Background: In line with technological advances, virtual crimes have a greater tendency to occur. The most routine situations are: cyberbullying and illicit sharing, but cases of invasion of privacy, dissemination of defamatory emails and child pornography also occur. When digital equipment is stolen, lost or disposed of, data is still stored on disks. This factor enables the recovery of this file.
Objective: The main focus of this article is the recovery of formatted files. The applicability of Foremost, Scalpel and Magic Rescue tools in the Linux environment is investigated. In addition, an authorial tool, equipped with machine learning, is used. The general objective of this research is to develop a recovery and validation tool for formatted files. The project aims to contribute to investigations of digital and cyber crimes. In addition to demonstrating knowledge, it brings new perceptions of analysis with regard to recovery methods for formatted files.

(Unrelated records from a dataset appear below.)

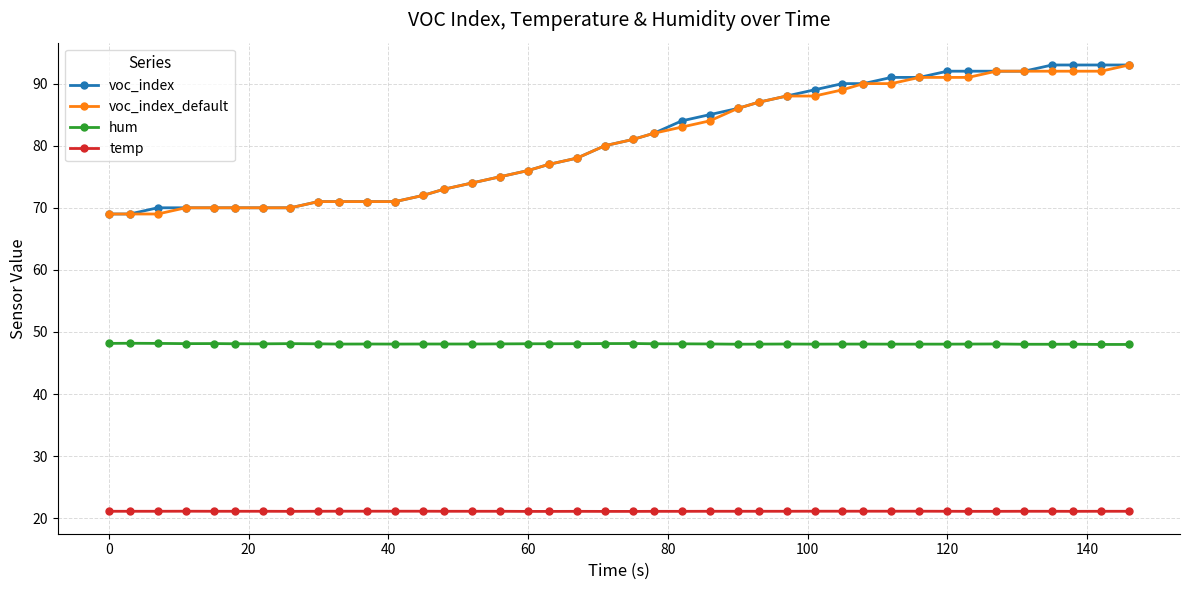

True or false: hum and temp cross at least once.

False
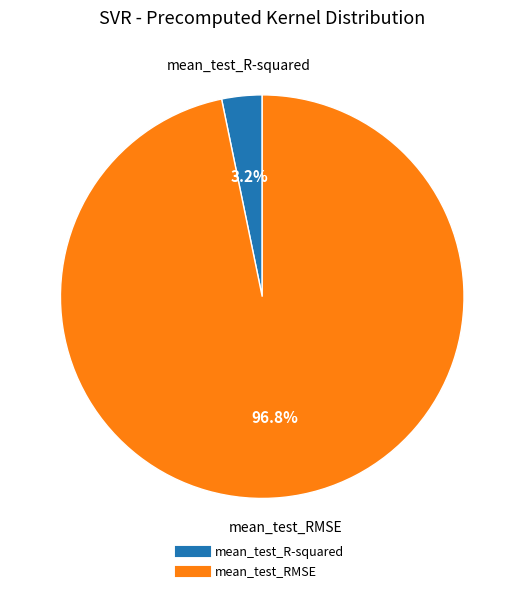

How many segments does this pie chart have?

2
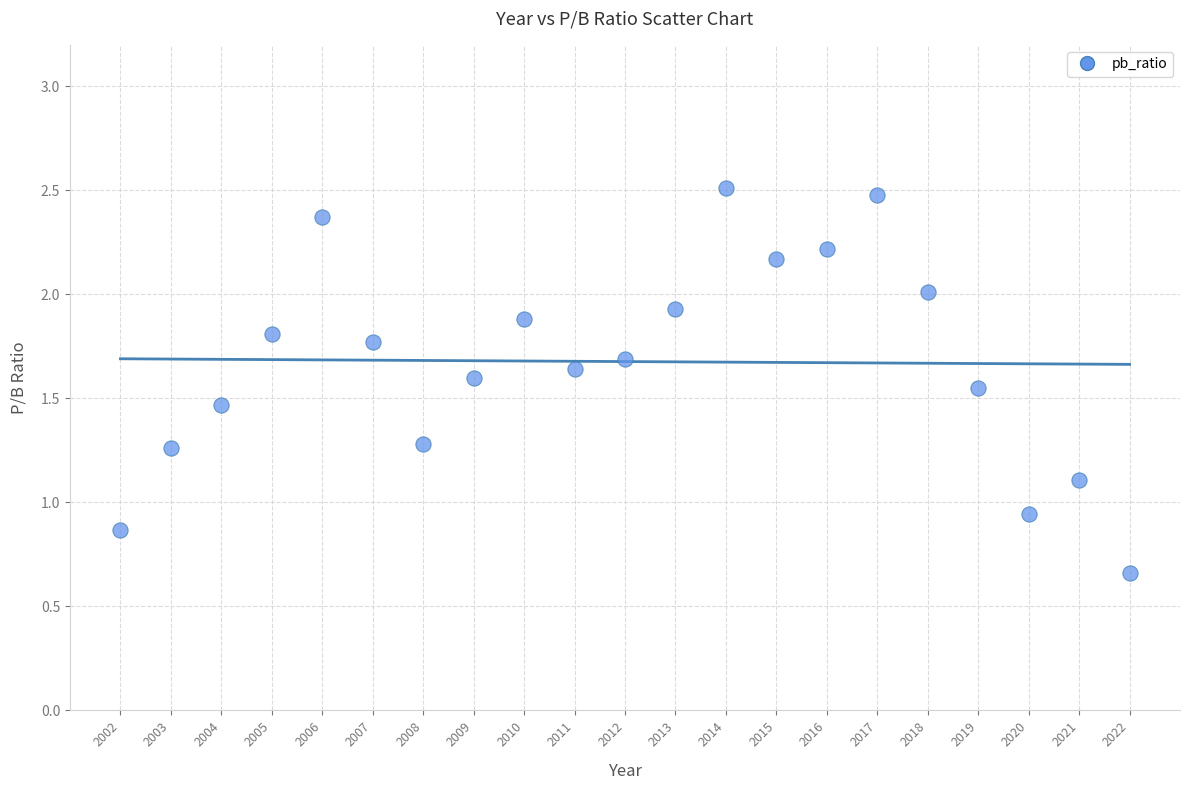

What is the range of Y values (max minus min)?

1.9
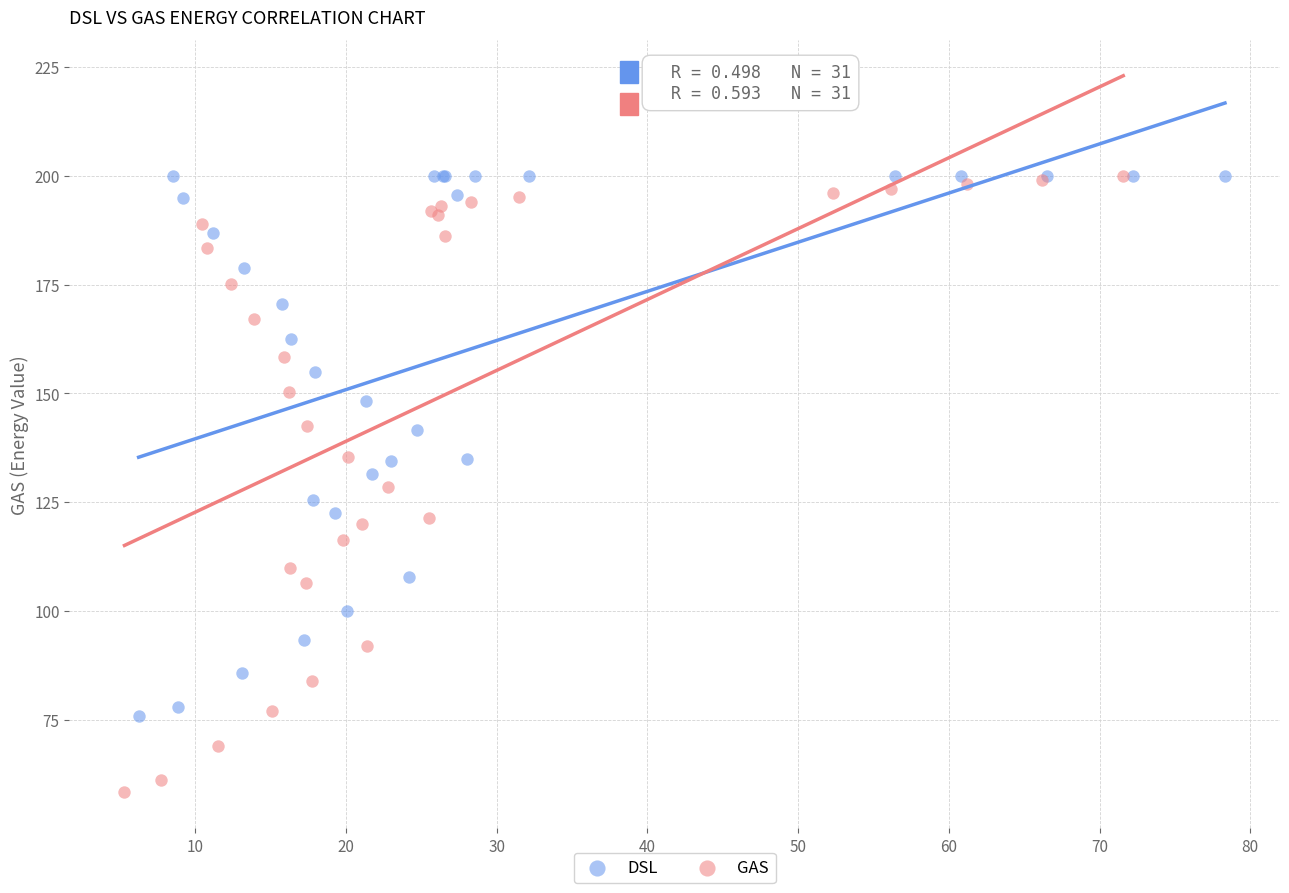

Which series has the widest spread of Y values?

GAS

Methods: Using the pattern recognition methodology, the cluster is used as input, which, through the histogram, acts as an input neuron of the learning machine. This work applies machine learning aiming at recognizing the pattern of the blocks/clusters. In the first scenario, here named “simple”, the classification is binary. There is only class vs. counterclass. This methodology was developed by Pavel (2017) and replicated in the aforementioned simple scenario. In a second scenario, named “complex”, the one-against-all method was used, whose database contains 16,000 files.
Results: This research presents a cutting-edge approach that synergizes machine learning and data science to recover formatted data. Our innovative tool boasts a remarkable recovery rate of over 96% for formatted PNG and JPEG files, running in just a few seconds. This breakthrough holds significant promise for improving digital forensic investigations.
Conclusions: The experiences declared in the proposed work leave contributions for the advancement in studies about data recovery. Its relevance concerns the proposal to assist in the elucidation of digital crimes that surround the society of digital natives. The authorial system becomes a locus of how technology can serve human rights and improve the quality of life in contemporary society.